Entre une intuition et le résultat d’un processus algorithmique, nous choisissons bien souvent l’algorithme. Le monde de l’aéronautique est sur ce point saisissant : des programmes sont aujourd’hui développés pour améliorer le contrôle de l’avion et donner au pilote l’« illusion » que les commandes qu’il actionne fonctionnent. En 2018 et 2019, la défaillance de l’un de ces programmes, le Manoeuvering Characteristics Augmentation System (mcas), a causé le crash de deux Boeing 737 Max, soulignant les liens de dépendance entre un capteur déficient qui continue à alimenter le calculateur, un mcas qui prend le contrôle et un système d’alarme déconnecté sans que les pilotes ne soient au courant. Sortir l’Homme de la boucle de décision algorithmique, c’est précisément la limite que les armées fixent à l’intégration de l’intelligence artificielle (ia) en appui des opérations.
La puissance des machines mises en réseau, nourrie de données collectées sans limites dans notre environnement, rend le contrôle de certaines actions quasiment impossible.

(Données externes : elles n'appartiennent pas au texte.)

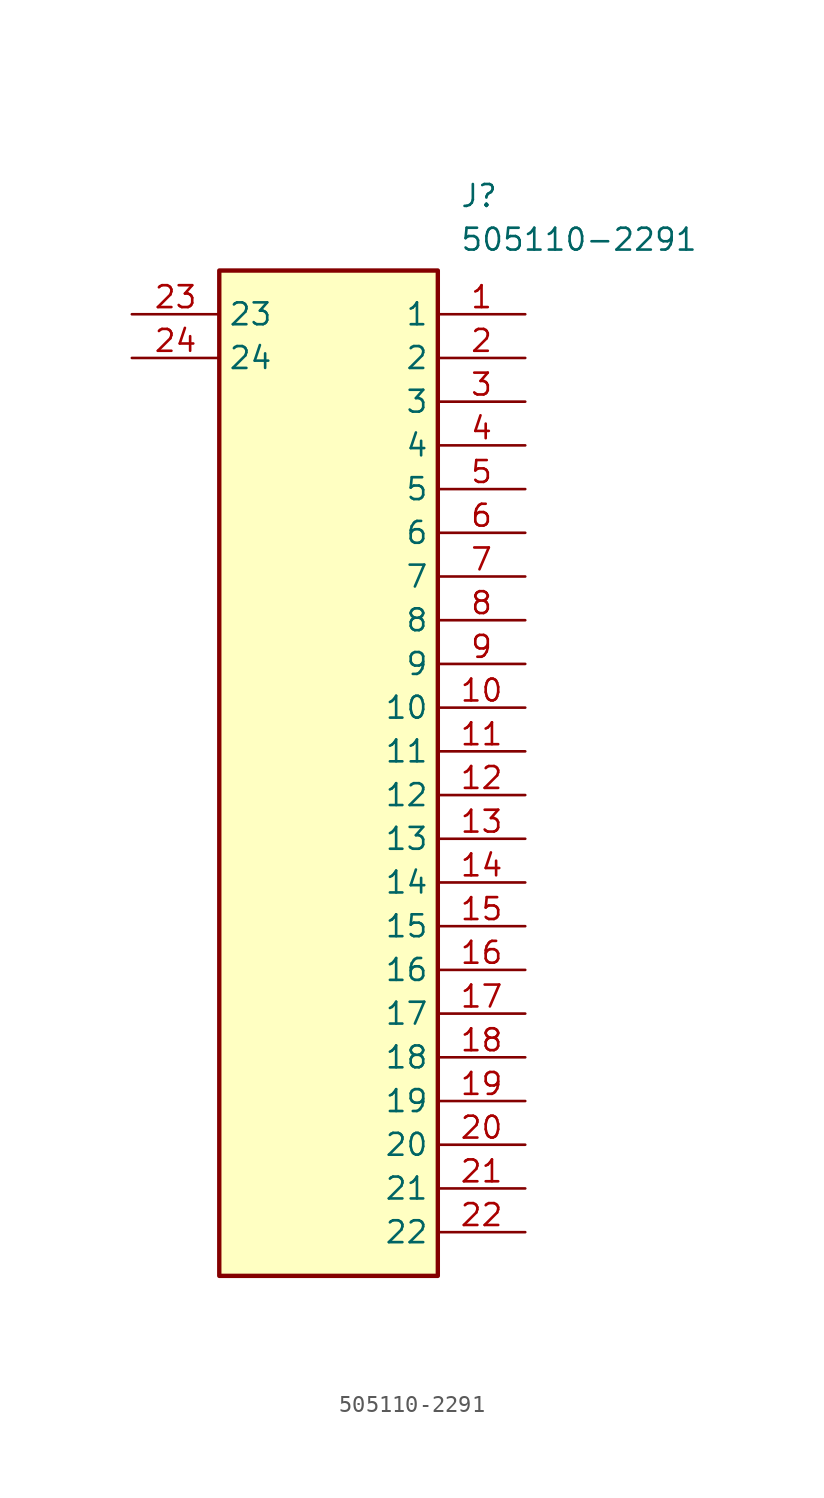
<source format=kicad_sym>
(kicad_symbol_lib
  (version 20211014)
  (generator SamacSys_ECAD_Model)
  (symbol "505110-2291"
    (property "Reference" "J"
      (at 19.05 7.62 0)
      (effects (font (size 1.27 1.27)) (justify left top)))
    (property "Value" "505110-2291"
      (at 19.05 5.08 0)
      (effects (font (size 1.27 1.27)) (justify left top)))
    (rectangle
      (start 5.08 2.54)
      (end 17.78 -55.88)
      (stroke (width 0.254) (type default))
      (fill (type background)))
    (pin passive line
      (at 22.86 0 180)
      (length 5.08)
      (name "1" (effects (font (size 1.27 1.27))))
      (number "1" (effects (font (size 1.27 1.27)))))
    (pin passive line
      (at 22.86 -2.54 180)
      (length 5.08)
      (name "2" (effects (font (size 1.27 1.27))))
      (number "2" (effects (font (size 1.27 1.27)))))
    (pin passive line
      (at 22.86 -5.08 180)
      (length 5.08)
      (name "3" (effects (font (size 1.27 1.27))))
      (number "3" (effects (font (size 1.27 1.27)))))
    (pin passive line
      (at 22.86 -7.62 180)
      (length 5.08)
      (name "4" (effects (font (size 1.27 1.27))))
      (number "4" (effects (font (size 1.27 1.27)))))
    (pin passive line
      (at 22.86 -10.16 180)
      (length 5.08)
      (name "5" (effects (font (size 1.27 1.27))))
      (number "5" (effects (font (size 1.27 1.27)))))
    (pin passive line
      (at 22.86 -12.7 180)
      (length 5.08)
      (name "6" (effects (font (size 1.27 1.27))))
      (number "6" (effects (font (size 1.27 1.27)))))
    (pin passive line
      (at 22.86 -15.24 180)
      (length 5.08)
      (name "7" (effects (font (size 1.27 1.27))))
      (number "7" (effects (font (size 1.27 1.27)))))
    (pin passive line
      (at 22.86 -17.78 180)
      (length 5.08)
      (name "8" (effects (font (size 1.27 1.27))))
      (number "8" (effects (font (size 1.27 1.27)))))
    (pin passive line
      (at 22.86 -20.32 180)
      (length 5.08)
      (name "9" (effects (font (size 1.27 1.27))))
      (number "9" (effects (font (size 1.27 1.27)))))
    (pin passive line
      (at 22.86 -22.86 180)
      (length 5.08)
      (name "10" (effects (font (size 1.27 1.27))))
      (number "10" (effects (font (size 1.27 1.27)))))
    (pin passive line
      (at 22.86 -25.4 180)
      (length 5.08)
      (name "11" (effects (font (size 1.27 1.27))))
      (number "11" (effects (font (size 1.27 1.27)))))
    (pin passive line
      (at 22.86 -27.94 180)
      (length 5.08)
      (name "12" (effects (font (size 1.27 1.27))))
      (number "12" (effects (font (size 1.27 1.27)))))
    (pin passive line
      (at 22.86 -30.48 180)
      (length 5.08)
      (name "13" (effects (font (size 1.27 1.27))))
      (number "13" (effects (font (size 1.27 1.27)))))
    (pin passive line
      (at 22.86 -33.02 180)
      (length 5.08)
      (name "14" (effects (font (size 1.27 1.27))))
      (number "14" (effects (font (size 1.27 1.27)))))
    (pin passive line
      (at 22.86 -35.56 180)
      (length 5.08)
      (name "15" (effects (font (size 1.27 1.27))))
      (number "15" (effects (font (size 1.27 1.27)))))
    (pin passive line
      (at 22.86 -38.1 180)
      (length 5.08)
      (name "16" (effects (font (size 1.27 1.27))))
      (number "16" (effects (font (size 1.27 1.27)))))
    (pin passive line
      (at 22.86 -40.64 180)
      (length 5.08)
      (name "17" (effects (font (size 1.27 1.27))))
      (number "17" (effects (font (size 1.27 1.27)))))
    (pin passive line
      (at 22.86 -43.18 180)
      (length 5.08)
      (name "18" (effects (font (size 1.27 1.27))))
      (number "18" (effects (font (size 1.27 1.27)))))
    (pin passive line
      (at 22.86 -45.72 180)
      (length 5.08)
      (name "19" (effects (font (size 1.27 1.27))))
      (number "19" (effects (font (size 1.27 1.27)))))
    (pin passive line
      (at 22.86 -48.26 180)
      (length 5.08)
      (name "20" (effects (font (size 1.27 1.27))))
      (number "20" (effects (font (size 1.27 1.27)))))
    (pin passive line
      (at 22.86 -50.8 180)
      (length 5.08)
      (name "21" (effects (font (size 1.27 1.27))))
      (number "21" (effects (font (size 1.27 1.27)))))
    (pin passive line
      (at 22.86 -53.34 180)
      (length 5.08)
      (name "22" (effects (font (size 1.27 1.27))))
      (number "22" (effects (font (size 1.27 1.27)))))
    (pin passive line
      (at 0 0 0)
      (length 5.08)
      (name "23" (effects (font (size 1.27 1.27))))
      (number "23" (effects (font (size 1.27 1.27)))))
    (pin passive line
      (at 0 -2.54 0)
      (length 5.08)
      (name "24" (effects (font (size 1.27 1.27))))
      (number "24" (effects (font (size 1.27 1.27)))))))
</source>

Dès lors, la question de l’autonomisation progressive se pose à mesure que l’ia se développe. Les limites éthiques posées par les systèmes d’armes autonomes nous ramènent à la distinction entre automatisme et autonomie. Car si l’on peut encore avoir confiance dans un système automatique, qui répond de façon systématique et programmée, il devient difficile de faire de même pour un système autonome se fondant sur l’intelligence artificielle pour construire sa décision.
Ce sont les algorithmes d’apprentissage utilisés pour nourrir des intelligences artificielles qui constituent la dernière frontière de la confiance. L’environnement opérationnel, saturé de capteurs, produit en flux continu des données qui viennent alimenter ces algorithmes dont on espère qu’ils contribueront à éclairer nos décisions et à rendre lisible ce qui ne l’était pas. Face à la complexité, la tentation d’appuyer notre jugement sur des « éléments objectifs » est forte et l’idée d’un « commandement assisté par l’ia » fait son chemin. Mais gagner une partie de jeu de Go ou prévoir la météo est une chose, envoyer des hommes au combat, donner la mort et potentiellement la recevoir, en est une autre.
Le facteur humain, principale inconnue de cette équation, reste encore non modélisable et pose ainsi les limites de la confiance que nous pouvons accorder à un processus algorithmique numérisé ou à une machine. Nous nous engageons dans la « vallée de l’étrange » de Mashimo Mori et, pour l’heure, sommes encore dans la phase de rejet. Mais pour combien de temps ? Car jeter l’opprobre sur les algorithmes, c’est peut-être oublier rapidement qu’ils ne sont que le reflet de leurs concepteurs, avec leur génie et leurs faiblesses.